Queen Mary has been accused of “defending the indefensible” after they rejected requests to share the raw data of a controversial trial for the treatment of Chronic Fatigue Syndrome
PACE, a five year long trial instigated by researchers from QMUL and Kings College London, was the first to test the effectiveness of the four main treatments available for the condition. Adaptive pacing therapy, Cognitive Behavioural Therapy (CBT), graded exercise therapy, and standardised specialist medical care are all currently used to reduce symptoms in sufferers.
It is estimated that a quarter of a million people in the UK suffer from myalgic encephalomyelitis (ME) otherwise known as Chronic Fatigue Syndrome (CFS), but its causes are unclear.
In 2011, the medical journal The Lancet published the results of the trial, concluding that CBT and graded exercise therapy can be effective in treating CFS. A report by The Lancet the following year stated that “comparing the four treatments using a health care perspective, CBT had the greatest probability of being the most cost effective.”
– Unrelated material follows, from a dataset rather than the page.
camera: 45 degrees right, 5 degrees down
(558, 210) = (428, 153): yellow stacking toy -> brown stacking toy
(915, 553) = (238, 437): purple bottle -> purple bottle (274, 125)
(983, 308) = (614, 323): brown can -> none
However, the findings have been subject to ongoing criticism, as they contradict patient organisations’ claims that whereas patients found specialised medical care to be helpful, they believed CBT could be detrimental to recovery.
It is estimated that since 2011, some 150 requests have been made under the Freedom of Information Act (FOIA) to receive raw data from the trial. QMUL refused the requests on the grounds that they were “vexatious.”
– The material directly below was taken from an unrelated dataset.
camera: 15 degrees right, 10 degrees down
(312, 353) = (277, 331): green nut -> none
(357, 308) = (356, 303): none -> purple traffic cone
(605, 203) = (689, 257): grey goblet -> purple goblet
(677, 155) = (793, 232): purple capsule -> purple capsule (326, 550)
In December 2015, four leading scientists, Professor Ronald Davis, Bruce Levin, Vincent Racaniello, and David Tuller wrote an open letter adding further pressure for transparency on the trial. Davis and his colleagues said they “assure Queen Mary University of London that the request is not “vexatious,” as defined in the Freedom of Information law, nor is it meant to harass. Our motive is easy to explain: We are extremely concerned that the PACE studies have made claims of success and “recovery” that appear to go beyond the evidence produced in the trial. We are seeking the trial data based solely on our desire to get at the truth of the matter.”
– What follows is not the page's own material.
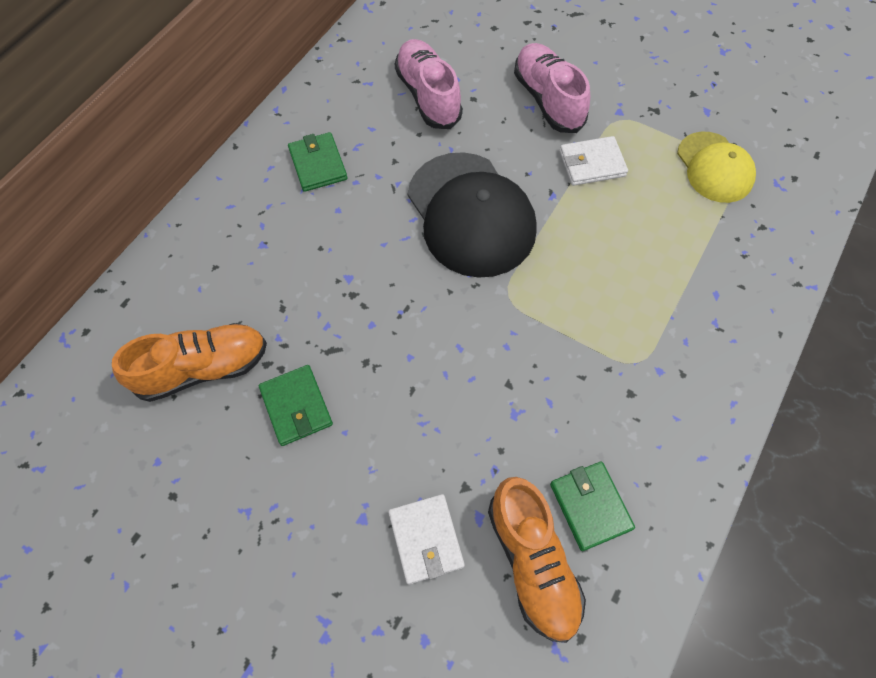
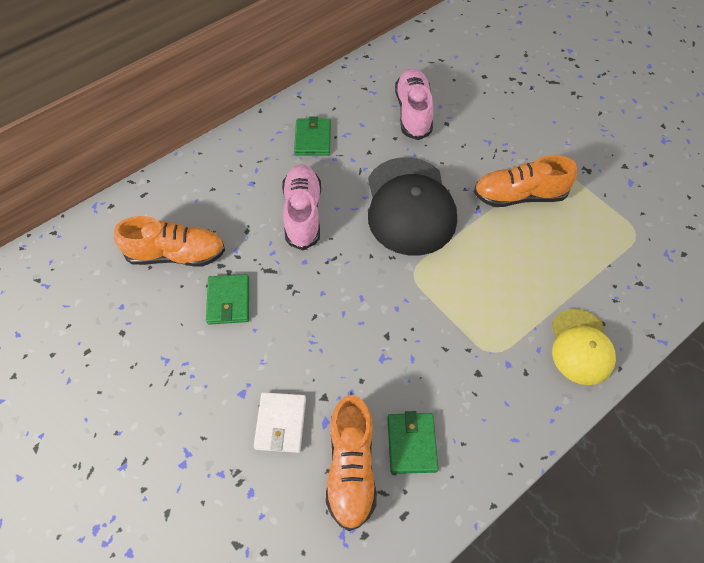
camera: 20 degrees right, 5 degrees down
(548, 100) = (504, 139): pink shoe -> pink shoe (303, 214)
(592, 164) = (519, 196): white wallet -> orange shoe
(714, 167) = (618, 226): yellow cap -> yellow cap (581, 347)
Ex BMJ editor Richard Smith expressed his objection to the handling of PACE in an article for the journal: “QMUL and Kings’ are making a mistake. As someone who has been abused by people who care passionately about chronic fatigue syndrome, I can sympathise with their decision, but I still think it’s wrong.”
He went on to say that he believed Kings and Queen Mary are “going against basic scientific principles.”
Investigators from QMUL have responded by releasing a statement stressing the need for patient confidentiality. “We have received many requests for access to individual patient data collected in the PACE trial.”
“We are, however, also concerned for the rights and welfare of trial participants. Participants did not give consent to the public release of their data when they entered the trial. In particular, we are concerned to ensure that there is no risk of misuse of the data such as through inadvertent personal identification.”
“We are currently seeking further ethical and scientific advice, as well as the advice of patients, on how best to provide independent decisions about appropriate access to relevant data in a way that balances the rights of trial participants, and future progress of the trial analysis and follow up, with the public interest in releasing trial data.”